Data extract:
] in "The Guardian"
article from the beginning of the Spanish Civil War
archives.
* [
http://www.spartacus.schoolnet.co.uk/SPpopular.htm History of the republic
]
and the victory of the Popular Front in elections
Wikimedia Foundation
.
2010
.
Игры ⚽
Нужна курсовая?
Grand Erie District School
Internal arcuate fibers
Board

Brief: All of the data must be set down again exactly.

Written response:
] in "The Guardian"
article from the beginning of the Spanish Civil War
archives.
* [
http://www.spartacus.schoolnet.co.uk/SPpopular.htm History of the republic
]
and the victory of the Popular Front in elections
Wikimedia Foundation
.
2010
.
Игры ⚽
Нужна курсовая?
Grand Erie District School
Internal arcuate fibers
Board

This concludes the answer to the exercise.